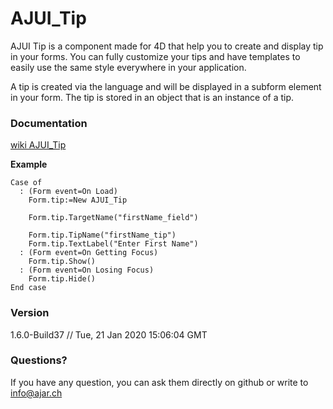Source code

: # AJUI_Tip

AJUI Tip is a component made for 4D that help you to create and display tip in your forms. You can fully customize your tips and have templates to easily use the same style everywhere in your application.

A tip is created via the language and will be displayed in a subform element in your form. The tip is stored in an object that is an instance of a tip.

### Documentation

[wiki AJUI_Tip](https://github.com/AJARProject/AJUI_Tip/wiki)

**Example**

    Case of
      : (Form event=On Load)
        Form.tip:=New AJUI_Tip

        Form.tip.TargetName("firstName_field")

        Form.tip.TipName("firstName_tip")
        Form.tip.TextLabel("Enter First Name")
      : (Form event=On Getting Focus)
        Form.tip.Show()
      : (Form event=On Losing Focus)
        Form.tip.Hide()
    End case

### Version

1.6.0-Build37  // Tue, 21 Jan 2020 15:06:04 GMT

### Questions?

If you have any question, you can ask them directly on github or write to info@ajar.ch

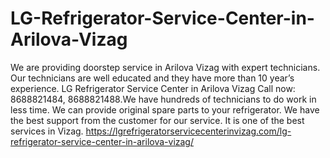 # LG-Refrigerator-Service-Center-in-Arilova-Vizag
We are providing doorstep service in Arilova Vizag with expert technicians. Our technicians are well educated and they have more than 10 year’s experience. LG Refrigerator Service Center in Arilova Vizag Call now: 8688821484, 8688821488.We have hundreds of technicians to do work in less time. We can provide original spare parts to your refrigerator. We have the best support from the customer for our service. It is one of the best services in Vizag.  https://lgrefrigeratorservicecenterinvizag.com/lg-refrigerator-service-center-in-arilova-vizag/
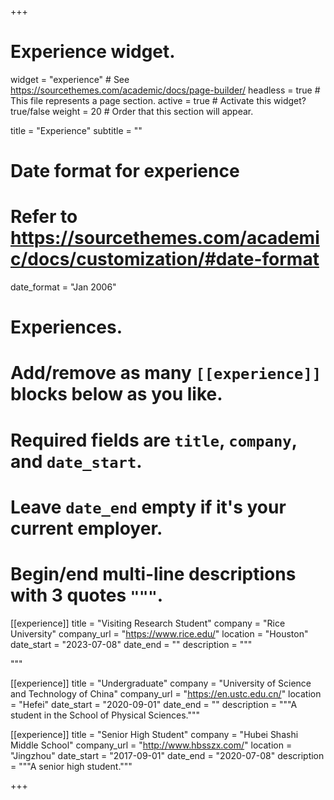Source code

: +++
# Experience widget.
widget = "experience"  # See https://sourcethemes.com/academic/docs/page-builder/
headless = true  # This file represents a page section.
active = true  # Activate this widget? true/false
weight = 20  # Order that this section will appear.

title = "Experience"
subtitle = ""

# Date format for experience
#   Refer to https://sourcethemes.com/academic/docs/customization/#date-format
date_format = "Jan 2006"

# Experiences.
#   Add/remove as many `[[experience]]` blocks below as you like.
#   Required fields are `title`, `company`, and `date_start`.
#   Leave `date_end` empty if it's your current employer.
#   Begin/end multi-line descriptions with 3 quotes `"""`.
[[experience]]
  title = "Visiting Research Student"
  company = "Rice University"
  company_url = "https://www.rice.edu/"
  location = "Houston"
  date_start = "2023-07-08"
  date_end = ""
  description = """

  """

[[experience]]
  title = "Undergraduate"
  company = "University of Science and Technology of China"
  company_url = "https://en.ustc.edu.cn/"
  location = "Hefei"
  date_start = "2020-09-01"
  date_end = ""
  description = """A student in the School of Physical Sciences."""

[[experience]]
  title = "Senior High Student"
  company = "Hubei Shashi Middle School"
  company_url = "http://www.hbsszx.com/"
  location = "Jingzhou"
  date_start = "2017-09-01"
  date_end = "2020-07-08"
  description = """A senior high student."""


+++
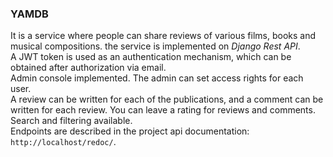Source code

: ### **YAMDB**
It is a service where people can share reviews of various films, books and musical compositions.
the service is implemented on _Django Rest API_.
<br>A JWT token is used as an authentication mechanism, which can be obtained after authorization via email.
<br>Admin console implemented. The admin can set access rights for each user.
<br>A review can be written for each of the publications, and a comment can be written for each review. You can leave a rating for reviews and comments. Search and filtering available.
<br>Endpoints are described in the project api documentation:
 `http://localhost/redoc/`.
 
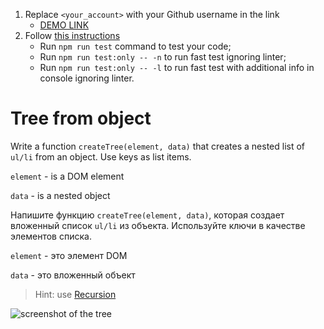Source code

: 1. Replace `<your_account>` with your Github username in the link
    - [DEMO LINK](https://yevhenii-stanchenko.github.io/js_tree-from-object-DOM/)
2. Follow [this instructions](https://github.com/mate-academy/js_task-DOM-guideline)
    - Run `npm run test` command to test your code;
    - Run `npm run test:only -- -n` to run fast test ignoring linter;
    - Run `npm run test:only -- -l` to run fast test with additional info in console ignoring linter.

# Tree from object
Write a function `createTree(element, data)` that creates a nested list of `ul/li` from an object. 
Use keys as list items. 

`element` - is a DOM element

`data` - is a nested object

Напишите функцию `createTree(element, data)`, которая создает вложенный список `ul/li` из объекта.
Используйте ключи в качестве элементов списка.

`element` - это элемент DOM

`data` - это вложенный объект

> Hint: use [Recursion](https://javascript.info/recursion)

![screenshot of the tree](example/object-tree.png)

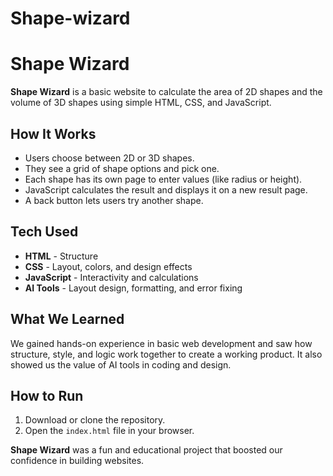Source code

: # Shape-wizard

<h1>Shape Wizard</h1>

<p><strong>Shape Wizard</strong> is a basic website to calculate the area of 2D shapes and the volume of 3D shapes using simple HTML, CSS, and JavaScript.</p>

<h2>How It Works</h2>
<ul>
  <li>Users choose between 2D or 3D shapes.</li>
  <li>They see a grid of shape options and pick one.</li>
  <li>Each shape has its own page to enter values (like radius or height).</li>
  <li>JavaScript calculates the result and displays it on a new result page.</li>
  <li>A back button lets users try another shape.</li>
</ul>

<h2>Tech Used</h2>
<ul>
  <li><strong>HTML</strong> - Structure</li>
  <li><strong>CSS</strong> - Layout, colors, and design effects</li>
  <li><strong>JavaScript</strong> - Interactivity and calculations</li>
  <li><strong>AI Tools</strong> - Layout design, formatting, and error fixing</li>
</ul>

<h2>What We Learned</h2>
<p>We gained hands-on experience in basic web development and saw how structure, style, and logic work together to create a working product. It also showed us the value of AI tools in coding and design.</p>

<h2>How to Run</h2>
<ol>
  <li>Download or clone the repository.</li>
  <li>Open the <code>index.html</code> file in your browser.</li>
</ol>

<p><strong>Shape Wizard</strong> was a fun and educational project that boosted our confidence in building websites.</p>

## TASK DETAILS
Reproduce the full listing verbatim so that only the pictures are missing.

## COMPLETED EXERCISE
Source code

: # AJUI_Tip

AJUI Tip is a component made for 4D that help you to create and display tip in your forms. You can fully customize your tips and have templates to easily use the same style everywhere in your application.

A tip is created via the language and will be displayed in a subform element in your form. The tip is stored in an object that is an instance of a tip.

### Documentation

[wiki AJUI_Tip](https://github.com/AJARProject/AJUI_Tip/wiki)

**Example**

    Case of
      : (Form event=On Load)
        Form.tip:=New AJUI_Tip

        Form.tip.TargetName("firstName_field")

        Form.tip.TipName("firstName_tip")
        Form.tip.TextLabel("Enter First Name")
      : (Form event=On Getting Focus)
        Form.tip.Show()
      : (Form event=On Losing Focus)
        Form.tip.Hide()
    End case

### Version

1.6.0-Build37  // Tue, 21 Jan 2020 15:06:04 GMT

### Questions?

If you have any question, you can ask them directly on github or write to info@ajar.ch

 # LG-Refrigerator-Service-Center-in-Arilova-Vizag
We are providing doorstep service in Arilova Vizag with expert technicians. Our technicians are well educated and they have more than 10 year’s experience. LG Refrigerator Service Center in Arilova Vizag Call now: 8688821484, 8688821488.We have hundreds of technicians to do work in less time. We can provide original spare parts to your refrigerator. We have the best support from the customer for our service. It is one of the best services in Vizag.  https://lgrefrigeratorservicecenterinvizag.com/lg-refrigerator-service-center-in-arilova-vizag/
Source code

: +++
# Experience widget.
widget = "experience"  # See https://sourcethemes.com/academic/docs/page-builder/
headless = true  # This file represents a page section.
active = true  # Activate this widget? true/false
weight = 20  # Order that this section will appear.

title = "Experience"
subtitle = ""

# Date format for experience
#   Refer to https://sourcethemes.com/academic/docs/customization/#date-format
date_format = "Jan 2006"

# Experiences.
#   Add/remove as many `[[experience]]` blocks below as you like.
#   Required fields are `title`, `company`, and `date_start`.
#   Leave `date_end` empty if it's your current employer.
#   Begin/end multi-line descriptions with 3 quotes `"""`.
[[experience]]
  title = "Visiting Research Student"
  company = "Rice University"
  company_url = "https://www.rice.edu/"
  location = "Houston"
  date_start = "2023-07-08"
  date_end = ""
  description = """

  """

[[experience]]
  title = "Undergraduate"
  company = "University of Science and Technology of China"
  company_url = "https://en.ustc.edu.cn/"
  location = "Hefei"
  date_start = "2020-09-01"
  date_end = ""
  description = """A student in the School of Physical Sciences."""

[[experience]]
  title = "Senior High Student"
  company = "Hubei Shashi Middle School"
  company_url = "http://www.hbsszx.com/"
  location = "Jingzhou"
  date_start = "2017-09-01"
  date_end = "2020-07-08"
  description = """A senior high student."""


+++
Source code

: ### **YAMDB**
It is a service where people can share reviews of various films, books and musical compositions.
the service is implemented on _Django Rest API_.
<br>A JWT token is used as an authentication mechanism, which can be obtained after authorization via email.
<br>Admin console implemented. The admin can set access rights for each user.
<br>A review can be written for each of the publications, and a comment can be written for each review. You can leave a rating for reviews and comments. Search and filtering available.
<br>Endpoints are described in the project api documentation:
 `http://localhost/redoc/`.
 
Source code

: 1. Replace `<your_account>` with your Github username in the link
    - [DEMO LINK](https://yevhenii-stanchenko.github.io/js_tree-from-object-DOM/)
2. Follow [this instructions](https://github.com/mate-academy/js_task-DOM-guideline)
    - Run `npm run test` command to test your code;
    - Run `npm run test:only -- -n` to run fast test ignoring linter;
    - Run `npm run test:only -- -l` to run fast test with additional info in console ignoring linter.

# Tree from object
Write a function `createTree(element, data)` that creates a nested list of `ul/li` from an object. 
Use keys as list items. 

`element` - is a DOM element

`data` - is a nested object

Напишите функцию `createTree(element, data)`, которая создает вложенный список `ul/li` из объекта.
Используйте ключи в качестве элементов списка.

`element` - это элемент DOM

`data` - это вложенный объект

> Hint: use [Recursion](https://javascript.info/recursion)

![screenshot of the tree](example/object-tree.png)

Source code

: # Shape-wizard

<h1>Shape Wizard</h1>

<p><strong>Shape Wizard</strong> is a basic website to calculate the area of 2D shapes and the volume of 3D shapes using simple HTML, CSS, and JavaScript.</p>

<h2>How It Works</h2>
<ul>
  <li>Users choose between 2D or 3D shapes.</li>
  <li>They see a grid of shape options and pick one.</li>
  <li>Each shape has its own page to enter values (like radius or height).</li>
  <li>JavaScript calculates the result and displays it on a new result page.</li>
  <li>A back button lets users try another shape.</li>
</ul>

<h2>Tech Used</h2>
<ul>
  <li><strong>HTML</strong> - Structure</li>
  <li><strong>CSS</strong> - Layout, colors, and design effects</li>
  <li><strong>JavaScript</strong> - Interactivity and calculations</li>
  <li><strong>AI Tools</strong> - Layout design, formatting, and error fixing</li>
</ul>

<h2>What We Learned</h2>
<p>We gained hands-on experience in basic web development and saw how structure, style, and logic work together to create a working product. It also showed us the value of AI tools in coding and design.</p>

<h2>How to Run</h2>
<ol>
  <li>Download or clone the repository.</li>
  <li>Open the <code>index.html</code> file in your browser.</li>
</ol>

<p><strong>Shape Wizard</strong> was a fun and educational project that boosted our confidence in building websites.</p>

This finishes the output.